Pyti già figlia de l’antica madre,
     Bella, quanto altra, à cui piu largo dono
     Fè del ben di la sù l’alta natura,
     Era da Pan, dio de l’Arcadia, amata
     Con si nuovo cocente immenso ardore,
     Che simil fuoco le midolle interne
     A puochi arse gia mai, si in mezzo il core,
     Ei stampate tenea le pellegrine
     Fattezze à quelle (oime) simili, i credo
     Di ch’Amor la memoria ogni hor me informa,
     Et vuol che l’alma ad adorare inchini,
     O quante volte udi per lei Liceo
     Sospirare il suo dio, quante lo vide,
     Seguir di Pyti le vestigia sparse?
     Tronco non era in quercia alpestra, o’n faggio,
     In cui non fosse il suo bel nome impresso
     Et chiaro à nimphe à Fauni, e l’alma Pale.

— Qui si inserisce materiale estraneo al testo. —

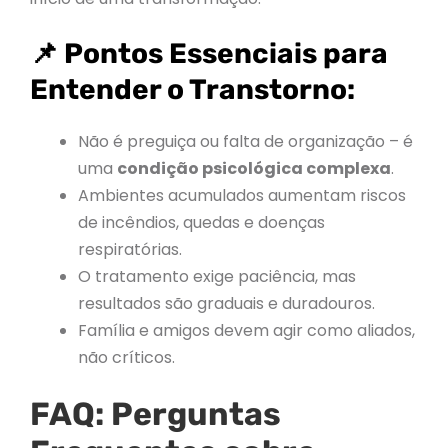
📌 Pontos Essenciais para
Entender o Transtorno:
Não é preguiça ou falta de organização – é
uma
condição psicológica complexa
.
Ambientes acumulados aumentam riscos
de incêndios, quedas e doenças
respiratórias.
O tratamento exige paciência, mas
resultados são graduais e duradouros.
Família e amigos devem agir como aliados,
não críticos.
FAQ: Perguntas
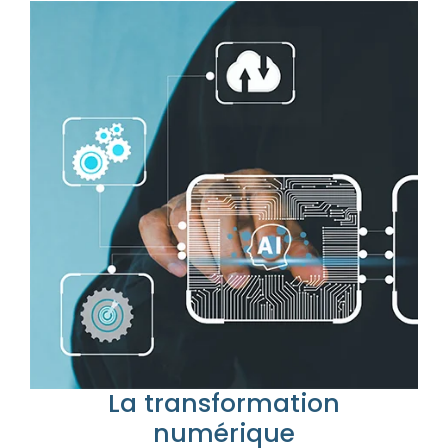
La transformation
numérique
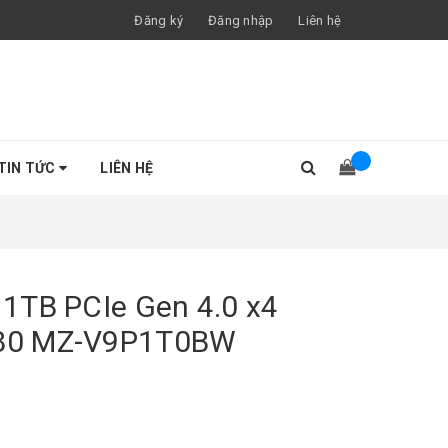
Đăng ký
Đăng nhập
Liên hệ
TIN TỨC
LIÊN HỆ
1TB PCIe Gen 4.0 x4
80 MZ-V9P1T0BW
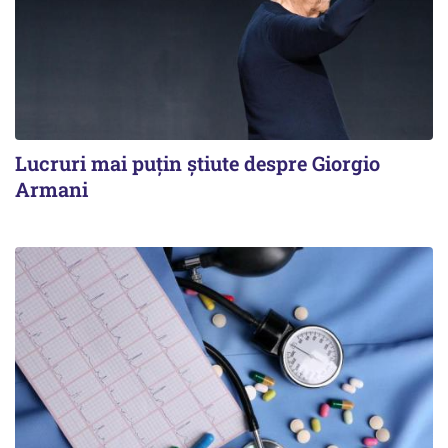
Lucruri mai puțin știute despre Giorgio
Armani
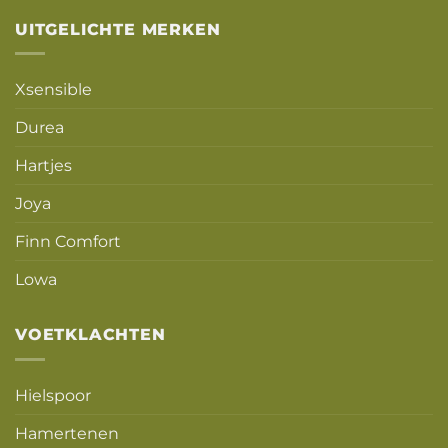
UITGELICHTE MERKEN
Xsensible
Durea
Hartjes
Joya
Finn Comfort
Lowa
VOETKLACHTEN
Hielspoor
Hamertenen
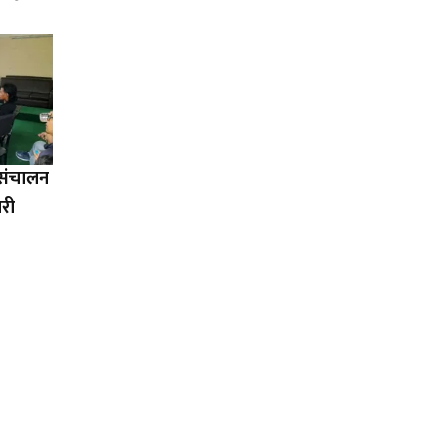
ा संचालन
ारी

Ma non molto dapoi che lei seguendo
     Il Dio Cornuto si struggea d’intorno,
     Era la vaga Nimpha in se raccolta
     Con romito pensier sott’un Cipresso,
     L’ardor fuggendo con che Sirio acceso
     Facea per le campagne espresso oltraggio,
     Onde pel viso candido et gentile.